One of the aim of our newsletter is to connect the members of our vibrant community. Therefore, in each issue, we introduce a member of the community who answers to some general questions and tells about his/her research. Want to be interviewed for our next newsletter? Let us know!

Meet Jan-Eise Fokkema, PhD candidate at the University of Groningen

Nationality: Dutch
PhD year: 4th year
PhD topic: Renewable energy logistics in small-scale regions
Hobbies: In my free time, I like to play (jazz) piano, dance salsa, exercise and read books.

Why energy?

I’m fascinated by energy since it’s something we all need, but obtaining and using it in an environmentally-friendly way is quite a challenge. With more renewables entering our energy-mix, we have to deal with more fluctuations and peaks on the supply-side and match it to fluctuations in demand. This makes organizing storage and transportation of renewable energy very challenging, while we also have to deal with conversion losses. I hope all the research done now by researchers can help in making the right decisions in setting up our future infrastructure.

What do you like about the energy community of young researchers (ECoYR)?

It is a nice way to get in touch with other energy researchers and people who work in the energy field. Since doing research can be solitary experience sometimes, it helps to talk to other people to get a better understanding what goes on elsewhere. I think the energy community of young researchers is a good initiative, since it promotes interdisciplinary collaborations.

Core concept of Jan Eise’s research

Our research is about how renewable energy can be organized efficiently in small-scale communities and farms. These communities have several energy options such as solar energy, wind energy and biogas.

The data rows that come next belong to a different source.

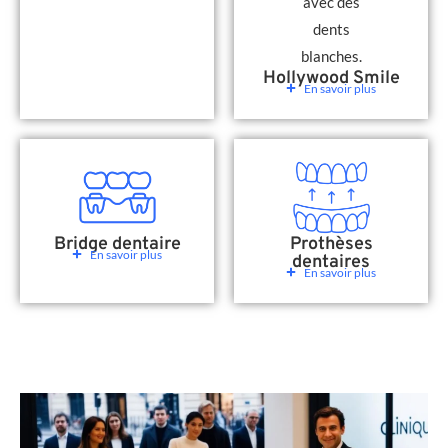
Hollywood Smile
En savoir plus
Bridge dentaire
Prothèses
En savoir plus
dentaires
En savoir plus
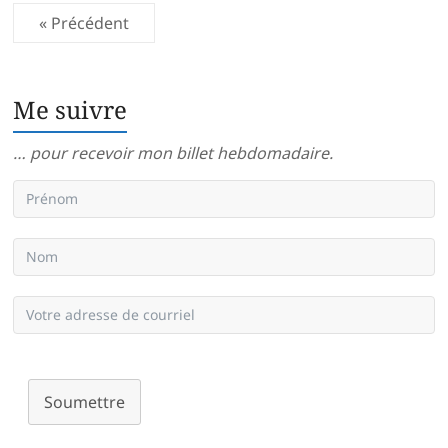
« Précédent
Me suivre
… pour recevoir mon billet hebdomadaire.
Soumettre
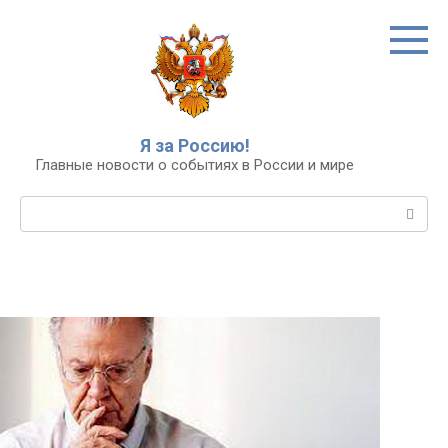
Перейти
к
контенту
Я за Россию!
Главные новости о событиях в России и мире
Поиск:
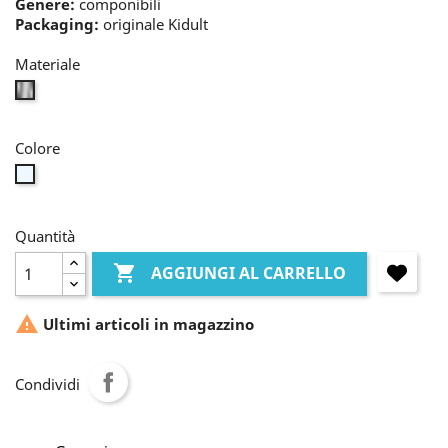
Genere:
componibili
Packaging:
originale Kidult
Materiale
bianco
Colore
bianco
Quantità

AGGIUNGI AL CARRELLO

Ultimi articoli in magazzino
Condividi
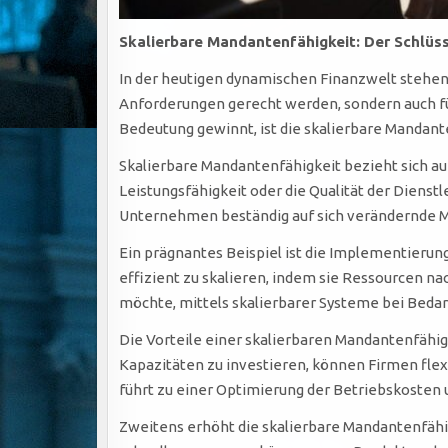
Skalierbare Mandantenfähigkeit: Der Schlüs
In der heutigen dynamischen Finanzwelt stehen
Anforderungen gerecht werden, sondern auch f
Bedeutung gewinnt, ist die skalierbare Mandant
Skalierbare Mandantenfähigkeit bezieht sich a
Leistungsfähigkeit oder die Qualität der Dienst
Unternehmen beständig auf sich verändernde 
Ein prägnantes Beispiel ist die Implementierun
effizient zu skalieren, indem sie Ressourcen n
möchte, mittels skalierbarer Systeme bei Beda
Die Vorteile einer skalierbaren Mandantenfähigk
Kapazitäten zu investieren, können Firmen flex
führt zu einer Optimierung der Betriebskosten
Zweitens erhöht die skalierbare Mandantenfähi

Questions that we try to answer are: How can biogas be efficiently transported in gas cylinders to facilities that inject green gas in the gas grid? And how should biogas, solar and wind energy be combined to reduce energy storage requirements and curtailment? At which times should renewable be stored and at which times should it be sold to the electricity grid? We hope to get a better understanding on how small-scale villages or communities that generate renewable energy can be ready for the future.